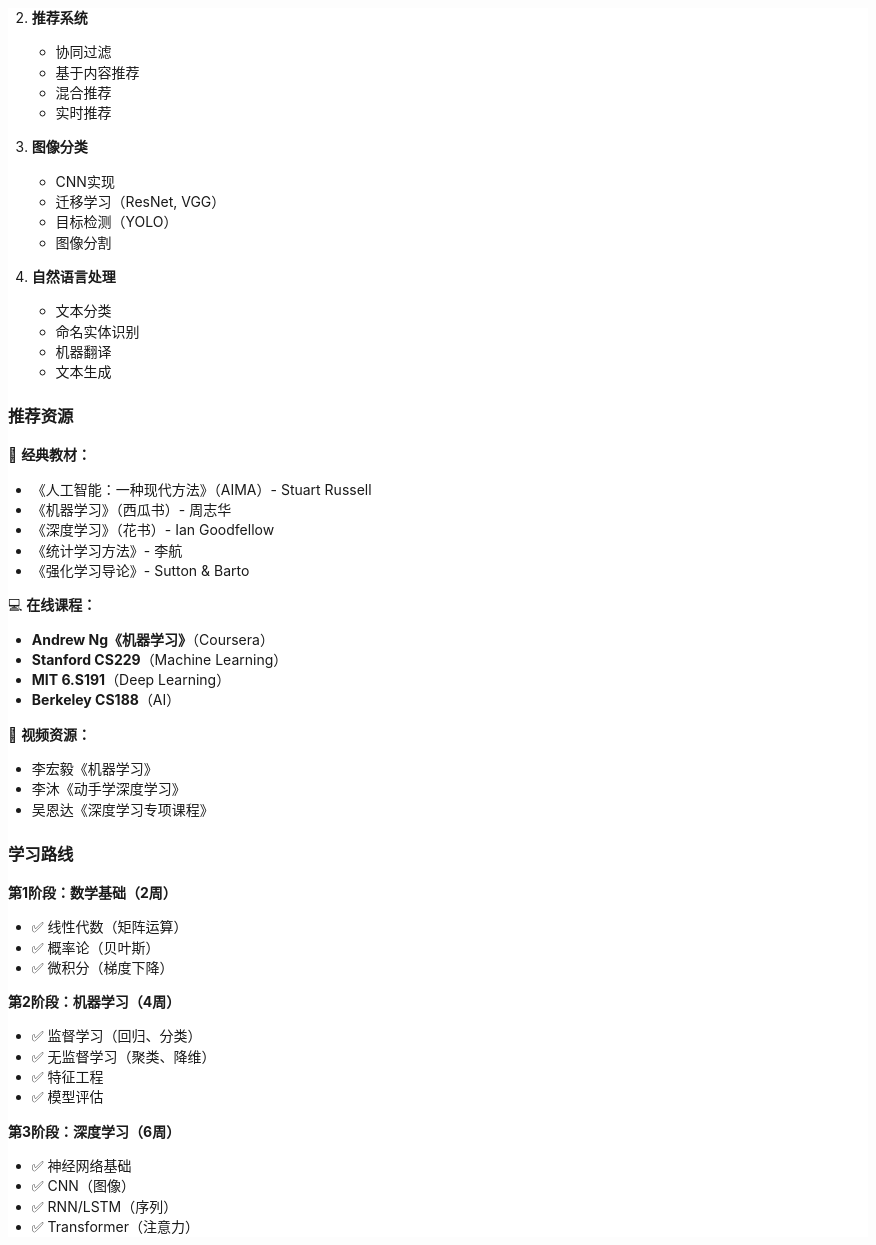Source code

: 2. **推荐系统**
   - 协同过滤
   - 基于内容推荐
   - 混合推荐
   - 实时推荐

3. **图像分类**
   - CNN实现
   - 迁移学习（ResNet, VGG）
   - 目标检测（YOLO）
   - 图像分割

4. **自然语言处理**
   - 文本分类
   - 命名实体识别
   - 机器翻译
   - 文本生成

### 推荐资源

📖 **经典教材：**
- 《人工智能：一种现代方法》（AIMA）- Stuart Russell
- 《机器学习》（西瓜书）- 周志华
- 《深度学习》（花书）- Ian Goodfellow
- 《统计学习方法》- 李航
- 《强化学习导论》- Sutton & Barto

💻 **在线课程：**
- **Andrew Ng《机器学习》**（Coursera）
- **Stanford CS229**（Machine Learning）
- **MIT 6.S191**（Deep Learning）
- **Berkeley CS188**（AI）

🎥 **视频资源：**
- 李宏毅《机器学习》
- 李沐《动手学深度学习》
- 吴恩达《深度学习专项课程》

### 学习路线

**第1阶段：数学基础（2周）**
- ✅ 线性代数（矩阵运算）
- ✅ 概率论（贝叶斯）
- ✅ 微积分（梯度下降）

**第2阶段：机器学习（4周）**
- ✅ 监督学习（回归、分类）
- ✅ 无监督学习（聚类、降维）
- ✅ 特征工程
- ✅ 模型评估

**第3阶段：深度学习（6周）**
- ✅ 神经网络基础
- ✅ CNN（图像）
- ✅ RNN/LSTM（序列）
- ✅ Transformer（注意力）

● Task details
Gather each line of the listing that contains the string "机器学习" and copy those lines out in full.

● Reply
- 《机器学习》（西瓜书）- 周志华
- **Andrew Ng《机器学习》**（Coursera）
- 李宏毅《机器学习》
**第2阶段：机器学习（4周）**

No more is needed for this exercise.